INDUSTRIAL APPLICATIONS
Industrial signals are messy: spikes, drift and timing gaps hide the real condition of a machine. FPGA-based acquisition keeps channels aligned and captures relevant events at the source.
• Signals stay aligned across vibration/pressure/flow channels
• Short events get captured instead of being averaged away
• Hardware reactions stay predictable when faults occur
Typical Use Cases in Industrial Systems
Condition Monitoring for Machines and Process Equipment
Condition-monitoring products often fail on timing and data integrity: channels drift, transient events are missed and preprocessing happens too late. FPGA-based acquisition enables tightly synchronized multi-sensor sampling (vibration/pressure/flow), deterministic timestamping and real-time event capture close to the source. This improves repeatability of indicators and reduces data volume before the PLC/edge system. Where needed, sensor selection and front-end design can be developed as part of the solution.
Safety Interlocks and Protection Paths in Industrial Control
Safety functions implemented purely in software can become sensitive to load, scheduling and update side effects. FPGA-based protection logic provides an independent, deterministic layer for interlocks, limit checks, watchdogs and fault latching, with defined safe states on reset and power events. This separation reduces common-mode failures and makes fault behavior measurable and reproducible during commissioning.

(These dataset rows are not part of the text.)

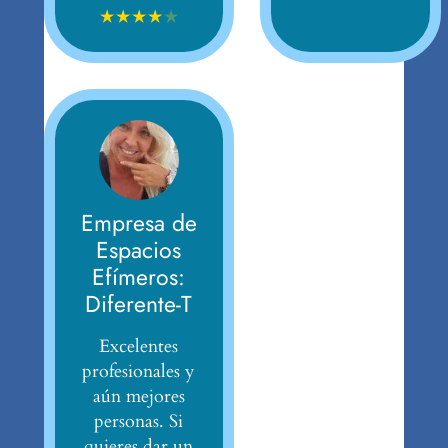
★
★
★
★
★
Empresa de
Espacios
Efímeros:
Diferente-T
Excelentes
profesionales y
aún mejores
personas. Si
quieres dar un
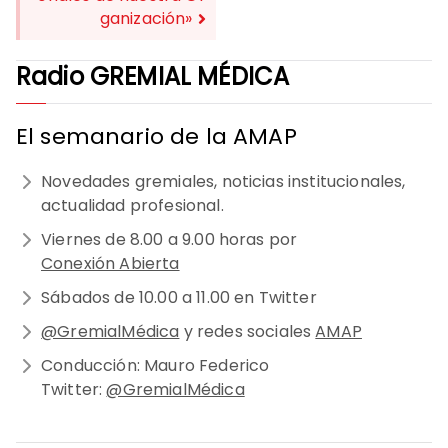
ganización»
Radio GREMIAL MÉDICA
El semanario de la AMAP
Novedades gremiales, noticias institucionales,
actualidad profesional.
Viernes de 8.00 a 9.00 horas por
Conexión Abierta
Sábados de 10.00 a 11.00 en Twitter
@GremialMédica
y redes sociales
AMAP
Conducción: Mauro Federico
Twitter:
@GremialMédica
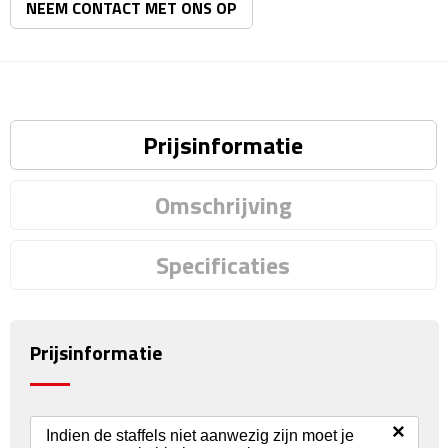
Matrozentassen
NEEM CONTACT MET ONS OP
Reizen
Reisbekers
Prijsinformatie
Opbergtasjes
Omschrijving
Koffersloten
Bagageweegschalen
Specificaties
Bagageriemen
Prijsinformatie
Bagagelabels
Reiskussens
×
Indien de staffels niet aanwezig zijn moet je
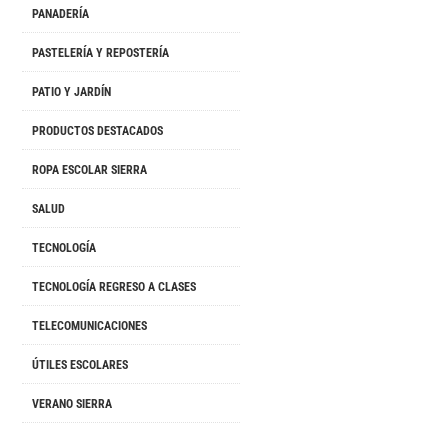
PANADERÍA
PASTELERÍA Y REPOSTERÍA
PATIO Y JARDÍN
PRODUCTOS DESTACADOS
ROPA ESCOLAR SIERRA
SALUD
TECNOLOGÍA
TECNOLOGÍA REGRESO A CLASES
TELECOMUNICACIONES
ÚTILES ESCOLARES
VERANO SIERRA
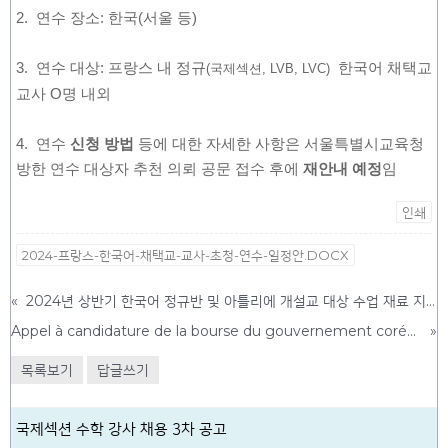
2. 연수 장소: 한국(서울 등)
3. 연수 대상: 프랑스 내 정규
한국어 채택교
(국제섹션, LVB, LVC)
교사 O명 내외
4. 연수
신청 방법
등에 대한 자세한 사항은 서울특별시교육청
방한 연수 대상자 추천 의뢰 공문 접수 후에
재안내 예정
임
인쇄
2024-프랑스-한국어-채택교-교사-초청-연수-일정안.DOCX
«
2024년 상반기 한국어 정규반 및 아틀리에 개설교 대상 수업 재료 지원 알림
Appel à candidature de la bourse du gouvernement coréen 2024
»
목록보기
답글쓰기
국제섹션 수학 강사 채용 3차 공고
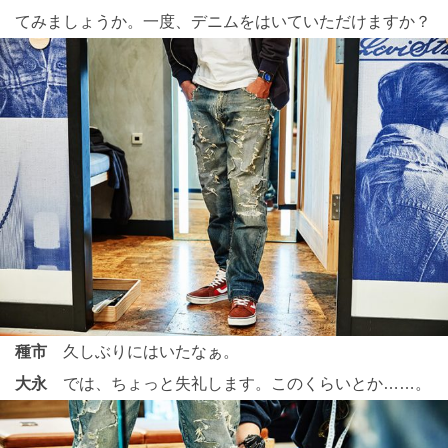
てみましょうか。一度、デニムをはいていただけますか？
種市
久しぶりにはいたなぁ。
大永
では、ちょっと失礼します。このくらいとか……。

Commissioning and Regression Testing via HIL Sensor Emulation
Commissioning effort increases when faults are hard to reproduce and test runs vary in timing. FPGA-based HIL setups provide deterministic I/O behavior with precise update rates, enabling repeatable scenarios, controlled edge cases and automated regression tests for PLC/drive/control logic. This reduces on-site debugging time and supports long-term maintenance by making behavior verifiable after changes.
Industrial Vision Interfaces for Inspection and Automation
In industrial vision products, the main risk is often reliable transport and timing alignment rather than the vision algorithm itself. FPGA-based interface logic can stabilize camera readout timing, frame synchronization and trigger/strobe alignment, and implement buffering/monitoring to protect the host from data-rate spikes. The scope typically focuses on interfacing and deterministic streaming; higher-level image processing remains on the host.